What investors need to know about today’s market volatility and the VIX

A widely watched measure of market volatility surged to its highest level since October 2020,¹ bringing a close to what had been an extended period of a stable trading environment.

Not all indexes are created equal—in a world full of them, it’s only natural that some will draw more investor attention than others. But it’s likely that few have the same effect on investors as the Cboe Volatility Index (VIX)—widely known as the fear gauge or fear index. 

Volatility and the VIX explained

In an investing context, volatility is the frequency and magnitude of price movements. While most investors probably associate volatility with painful market declines, in reality, it’s a two-sided coin, as it’s a function of price gains as well. The more dramatic the market’s price swings are, the higher the level of volatility. Price changes occurring within the span of a trading day reflect what’s known as intraday volatility.

The VIX is a barometer of investors’ expectations as to how much market uncertainty lies ahead over the next 30 days as measured by fluctuations in prices for options on the S&P 500 Index.

Options are contracts offering the buyer the opportunity to buy or sell stock—depending on whether the contract is a call option or a put option—at a stated price within a specific time frame. 

When investors expect that uncertainty about the market’s direction will decrease, they’re less inclined to pay a premium for the potential protection that a stock option may provide against a future loss from a market decline. On the flip side, when expectations of uncertainty climb, option prices tend to rise, as does the VIX. Typically, a decline in stock prices is accompanied by a rise in the VIX. Fluctuations in the VIX’s level throughout a trading day reflect aggregate changes in option prices. As with other market indexes, the VIX’s daily closing price is calculated after the closing bell.

Volatility is rising, but it’s still far from a record high

Chart of the CBOE Volatility Index dating back to August 2000, using data available as of August 6, 2024,. The chart shows that volatility has spiked sharply in early August, 2024. However, the index is still some distance from the high reached in October 2020.

Source: Macrobond, John Hancock Investment Management, as of 8/6/24.

What volatility and the VIX may mean for investors

Market volatility can test any investor’s fortitude, and many respond by trading in and out of the market amid its gyrations—with varying degrees of success.
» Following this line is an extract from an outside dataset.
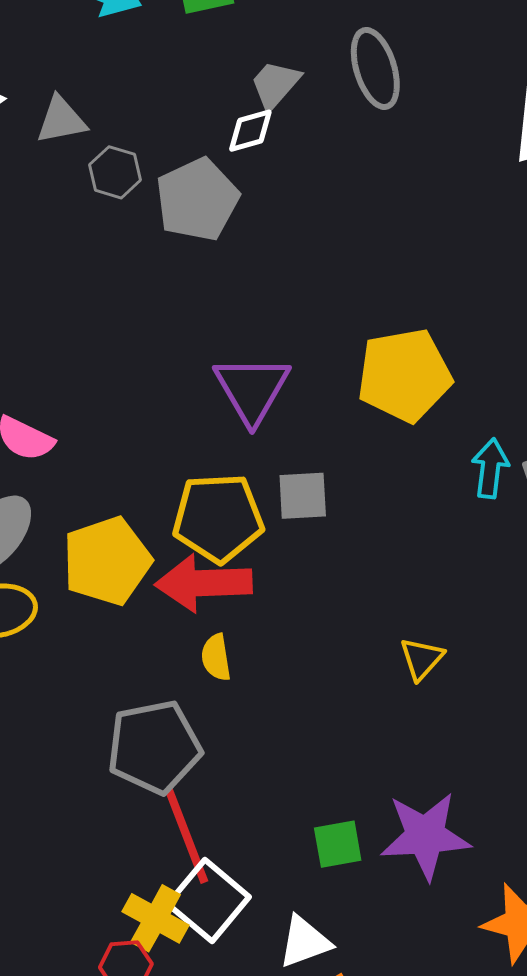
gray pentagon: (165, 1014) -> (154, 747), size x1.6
The challenges of such an approach are easily observable during periods of turbulence. For instance, in 2020, just before the S&P 500 Index hit a low point on March 23, it may have seemed to many investors to be a good time to sell, as the market then appeared as if it could go nowhere but down. As it turned out, the index surged after reaching that low and had tacked on significant gains since then.

It’s important for investors to understand that market volatility comes and goes—it’s a feature of functioning markets. The recent instability may ultimately prove to be a mere bump in the road for investors who stay in the market for the long haul and incrementally build up their invested savings through regular contributions to a 401(k) plan or another type of retirement account.

A period of heightened uncertainty like the one we’re going through now can be an opportune time to meet with a trusted financial professional to review financial goals and follow a plan that helps you make the most of what may continue to be a challenging situation.

1 Bloomberg, as of 8/6/24. The S&P 500 Index tracks the performance of 500 of the largest companies in the United States. It is not possible to invest directly in an index.